Pero la ciudad no solamente tiene el encanto de los territorios sin ley o de los no man’s land anónimos. La ciudad atrae porque se exporta: lienzos, pinturas, estrellas de cine, letras y música. En 1927, de paso por Moscú, Diego Rivera da a conocer la obra de los muralistas mexicanos, aprovechando las amistades trabadas en los medios de Montparnasse. Siqueiros también frecuenta la capital moscovita. En Estados Unidos mecenas, directores de museos y galerías invitan a Diego Rivera y le encargan algunos murales: en el Stock Exchange de San Francisco (1930), en el Art Institute; en 1931 en Nueva York, el año siguiente en Detroit. Siqueiros vive y pinta en Los Ángeles, en Nueva York, donde Jackson Pollock se cuenta entre sus discípulos. En 1938, Frida Kahlo expone por primera vez en Nueva York. El músico Aaron Copland sigue las creaciones de su colega mexicano Carlos Chávez: la música mexicana vive un florecimiento tan asombroso como la pintura y el cine.

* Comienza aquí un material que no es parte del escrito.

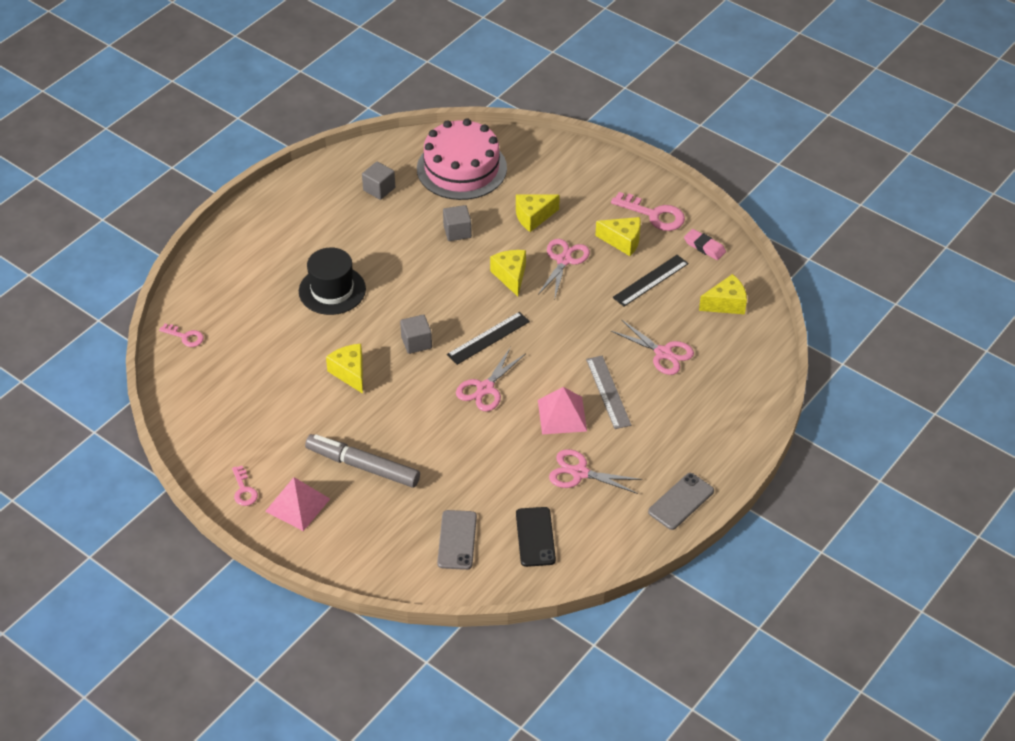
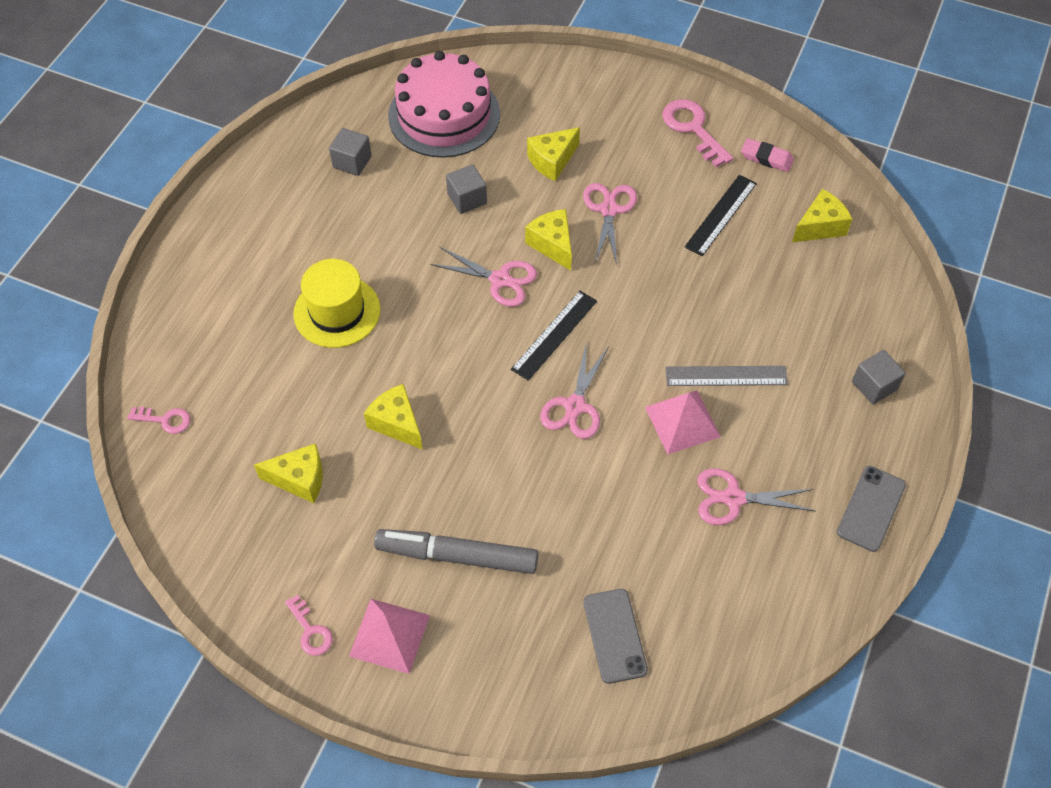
camera: 15 degrees left, 10 degrees up
black hat [299,247,366,315] -> yellow hat [293,259,381,348]
grey cube [400,314,432,354] -> grey cube moved to [852,350,906,404]
black phone [516,507,556,567] -> none
grey ruler [586,356,631,429] -> grey ruler turned 60 degrees counterclockwise [665,366,788,386]
yellow cheese [595,217,641,256] -> yellow cheese moved to [254,443,323,503]
pink key [611,192,685,231] -> pink key turned 135 degrees counterclockwise [662,99,733,167]
pink scissors [611,319,694,375] -> pink scissors moved to [430,247,537,307]

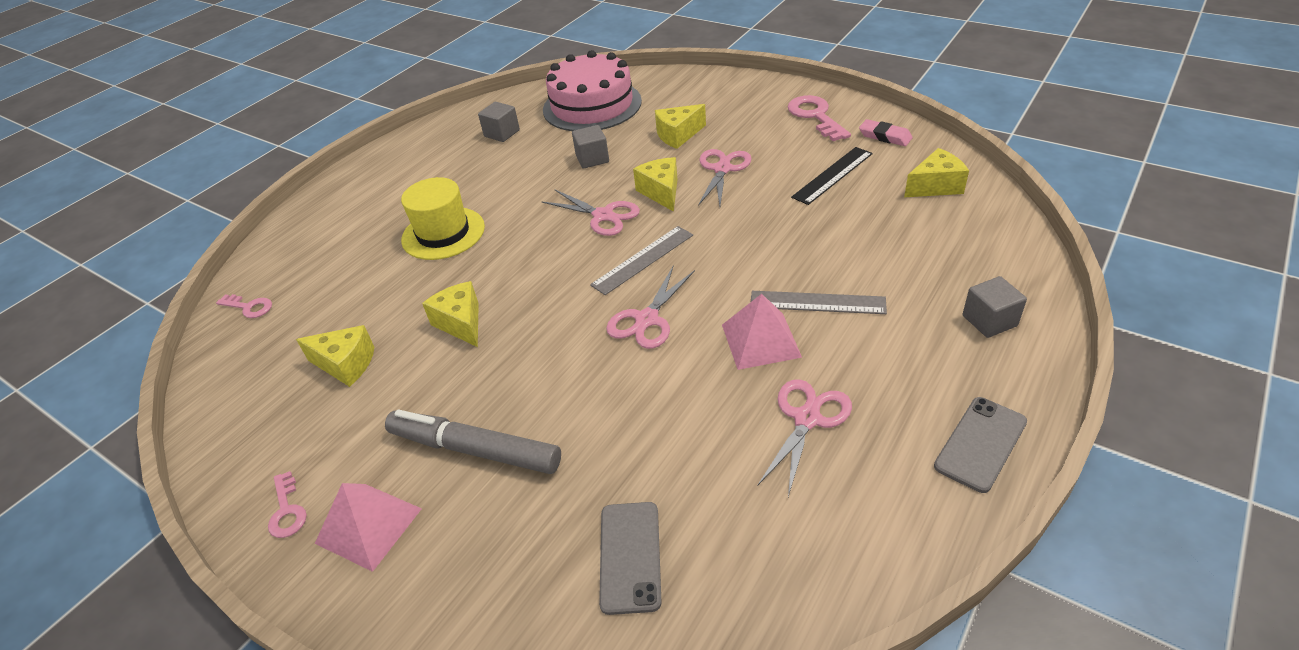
camera: 15 degrees right, 15 degrees down
black ruler [511,291,597,381] -> grey ruler [590,226,693,295]
pink scissors [697,468,815,525] -> pink scissors turned 105 degrees clockwise [758,379,852,497]

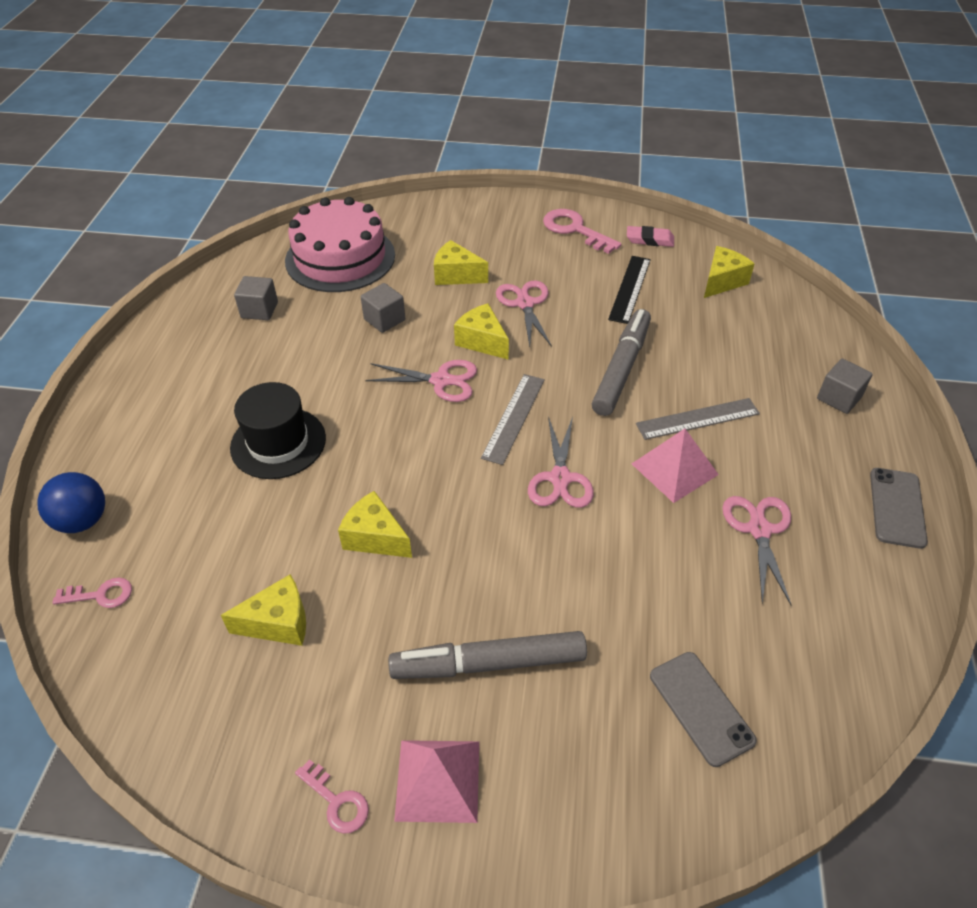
camera: 30 degrees left, 5 degrees up
yellow hat [401,177,485,260] -> black hat [230,382,326,479]
yellow cheese [655,104,706,149] -> yellow cheese turned 75 degrees clockwise [434,240,488,285]
none -> blue ball [37,472,105,533]
none -> grey marker [592,309,651,416]

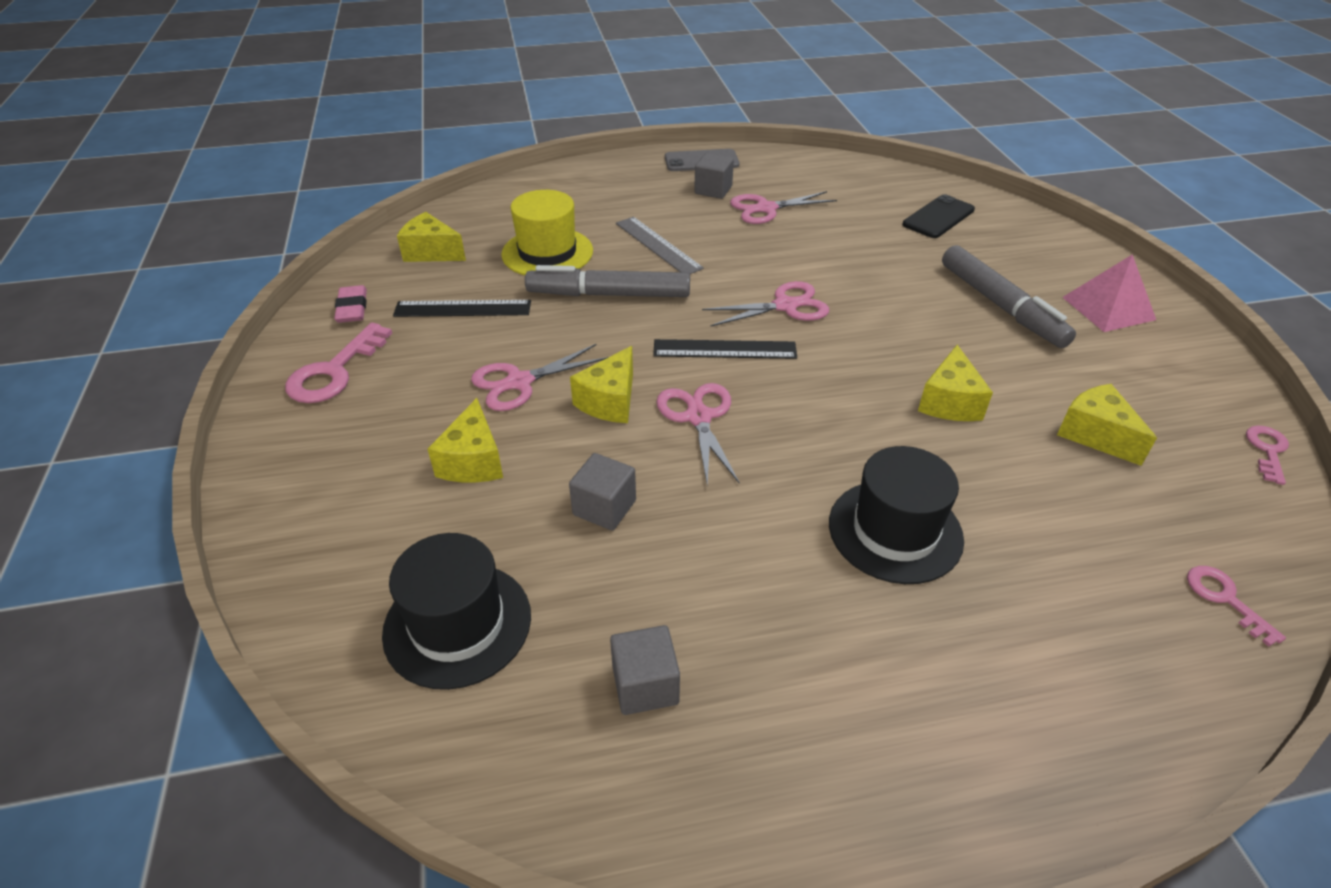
camera: 110 degrees left, 5 degrees down
blue ball [37,472,105,533] -> none
pink cake [285,197,395,292] -> black hat [382,533,531,690]
pink key [295,759,369,834] -> pink key moved to [1246,425,1289,485]
grey ruler [481,374,545,465] -> black ruler [653,339,797,359]
pink pyramid [632,429,719,503] -> none
grey phone [650,652,757,767] -> black phone [903,194,975,238]
grey cube [817,359,873,414] -> grey cube moved to [694,153,734,199]
none -> yellow hat [501,190,593,275]

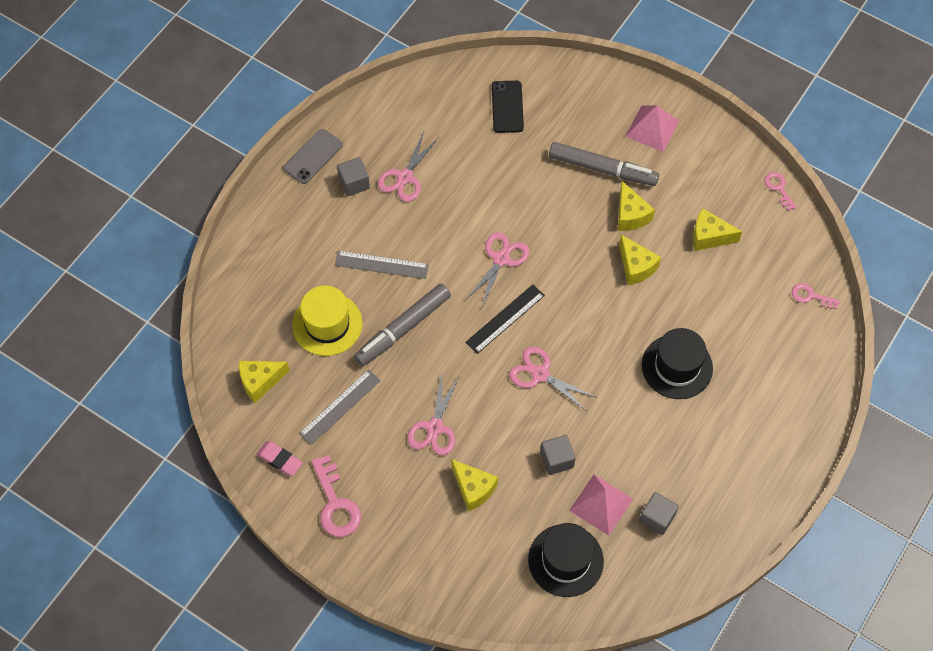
camera: 45 degrees left, 20 degrees up
black ruler [393,300,531,317] -> grey ruler [299,369,381,445]
yellow cheese [570,346,633,423] -> yellow cheese moved to [618,181,655,231]
none -> pink pyramid [569,474,633,536]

Los franceses descubren la ciudad de México a continuación del escritor Paul Morand. A su propio ritmo. En 1914, la visita Henri CartierBresson, quien se instala con el pintor Ignacio Aguirre y un poeta negro norteamericano en un barrio popular de la ciudad, cerca del mercado de La Merced y de la Candelaria de los Patos. En 1936 llega Antonin Artaud, “delgado, eléctrico y brillante”,[26] quien pasa varios meses en la ciudad antes de partir a la Sierra Tarahumara para sumergirse en la búsqueda de un México mágico, metafísico, donde reinen la raza pura y la sangre de los indios. Lola Álvarez Bravo, María Izquierdo, Luis Cardoza y Aragón son los raros confidentes que soportan sus delirios y su neurosis.
El surrealismo hace su primera aparición a finales de los años veinte gracias a Agustín Lazo y a Villaurrutia, quienes leen a Freud, Breton y practican la escritura automática. En 1928, Jaime Torres Bodet publica un estudio sobre Nadja.